[Items listed in a dataset]
..............................

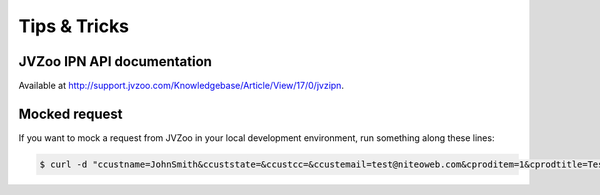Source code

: .. _tips_and_tricks:

=============
Tips & Tricks
=============

JVZoo IPN API documentation
===========================

Available at http://support.jvzoo.com/Knowledgebase/Article/View/17/0/jvzipn.


Mocked request
==============

If you want to mock a request from JVZoo in your local development environment,
run something along these lines:

.. sourcecode:: bash

    $ curl -d "ccustname=JohnSmith&ccuststate=&ccustcc=&ccustemail=test@niteoweb.com&cproditem=1&cprodtitle=TestProduct&cprodtype=STANDARD&ctransaction=SALE&ctransaffiliate=affiliate@niteoweb.com&ctransamount=1000&ctranspaymentmethod=&ctransvendor=&ctransreceipt=1&cupsellreceipt=&caffitid=&cvendthru=&cverify=1EC4B66A&ctranstime=1350388651" http://localhost:8080/Plone/@@jvzoo

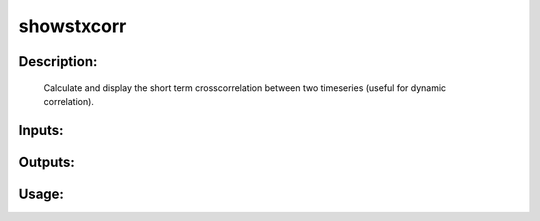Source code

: showstxcorr
-----------

Description:
^^^^^^^^^^^^

   Calculate and display the short term crosscorrelation between two timeseries (useful for dynamic correlation).


Inputs:
^^^^^^^

Outputs:
^^^^^^^^

Usage:
^^^^^^

.. argparse::
   :ref: rapidtide.workflows.showstxcorr._get_parser
   :prog: showstxcorr
   :func: _get_parser

   Debugging options : @skip
      skip debugging options
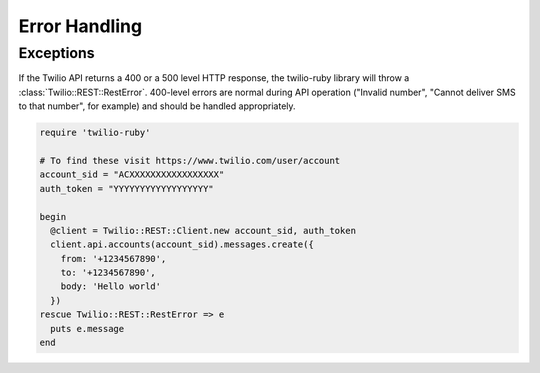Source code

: Error Handling
==============

Exceptions
----------
If the Twilio API returns a 400 or a 500 level HTTP response,
the twilio-ruby library will throw a :class:`Twilio::REST::RestError`.
400-level errors are normal during API operation ("Invalid number",
"Cannot deliver SMS to that number", for example) and should be
handled appropriately.

.. code-block:: ruby

    require 'twilio-ruby'

    # To find these visit https://www.twilio.com/user/account
    account_sid = "ACXXXXXXXXXXXXXXXXX"
    auth_token = "YYYYYYYYYYYYYYYYYY"

    begin
      @client = Twilio::REST::Client.new account_sid, auth_token
      client.api.accounts(account_sid).messages.create({
        from: '+1234567890',
        to: '+1234567890',
        body: 'Hello world'
      })
    rescue Twilio::REST::RestError => e
      puts e.message
    end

..............................

Exercise description — Search the records for the string "skip" and report each line that has it.

Output —
   Debugging options : @skip
      skip debugging options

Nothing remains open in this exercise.